Vital Signs Framework for Performance Management (Part1) #vitalsigns #innovation

What are your organization's vital signs? Are they clearly aligned to your strategy? Are they fully integrated?

I get asked by corporate clients to help align strategic objectives to performance measures in the context of a planning, budgeting, forecasting project. Over the past couple of years, I've been developing a concept of corporate "vital signs".

Depending on the scope of the engagement, I begin an assessment with one key question: "how healthy (along a variety of dimensions) is the organization/business unit/functional group?" The analogy comes from the human body metaphor for gauging the health of a person but I've taken some liberty to expand it to include not only health but competitiveness, process performance, the culture of the organization, effectiveness of the leadership team, and the skill sets of the people.

The concept of vital signs is even more important in today's turbulent times. Take for example the measuring of business health (think about the bank stress tests: "Banks Needs at Least $65B in Capital") to assess the state of the economic recovery.

Play this quick mind game: If I asked your key stakeholders to list your company's vital signs in relative importance, what would they say?

Use this definition: Vital signs are a limited set of internal and external performance and risk indicators that satisfy your stakeholder needs. Vital signs can be planned, forecasted, measured, and analyzed against your strategic objectives. Note this definition is more than standard scorecarding because it looks externally as well as looking at the risks.

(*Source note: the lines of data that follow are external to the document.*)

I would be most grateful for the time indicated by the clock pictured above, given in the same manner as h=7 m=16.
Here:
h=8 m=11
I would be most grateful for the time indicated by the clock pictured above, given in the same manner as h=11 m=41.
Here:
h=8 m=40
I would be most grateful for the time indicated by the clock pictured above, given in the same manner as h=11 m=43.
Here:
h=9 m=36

In the true spirit of growing economic value, would your Board, as a proxy for shareholders and stakeholders say "revenue growth" is a vital sign to indicate that your business model is competitive and that you are serving more customers? Or would it say that "operating margin" is a vital sign to indicate that you are running a lean operation? They are very likely to point to strategic risk but would they know how to measure it?

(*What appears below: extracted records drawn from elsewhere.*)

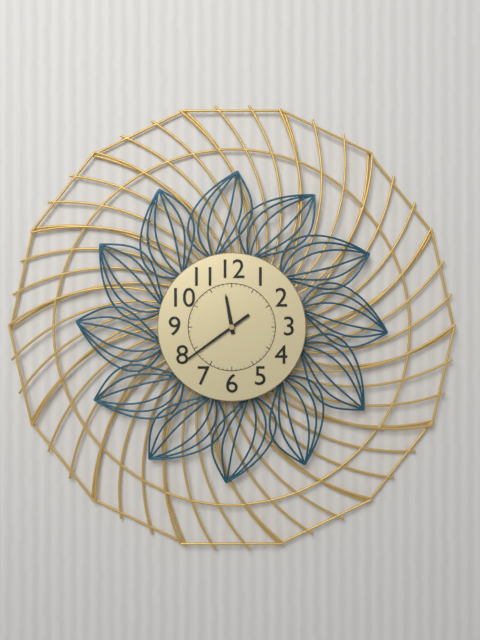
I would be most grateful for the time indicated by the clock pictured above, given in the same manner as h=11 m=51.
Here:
h=11 m=39
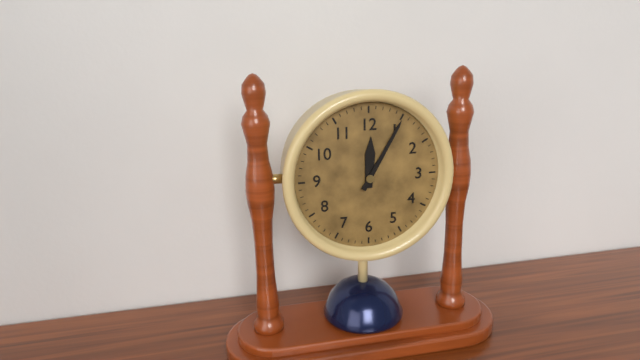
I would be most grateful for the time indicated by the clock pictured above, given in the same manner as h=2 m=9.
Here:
h=12 m=5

Would the management team look at "% revenues from products/services introduced in the past 2 years" as an indicator of innovativeness?

Would your employees say that "% customers highly satisfied" is a vital sign for how well you serve your customers?

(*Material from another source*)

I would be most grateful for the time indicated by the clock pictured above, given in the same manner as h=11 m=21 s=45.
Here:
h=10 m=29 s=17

What about your customers? Maybe they'd say that your company's vital signs should be your ability to solve customer problems or "% of customer problems resolved on the first call".

Would the public, as your ultimate stakeholder, insist it is your "carbon footprint"?

The fact is you may be saying "yes!" to all of these questions and you would be right. Depending on your stakeholder's perspective, there's a vital sign that's more important to them because it drives their decisions as they interact with or do work for your organization.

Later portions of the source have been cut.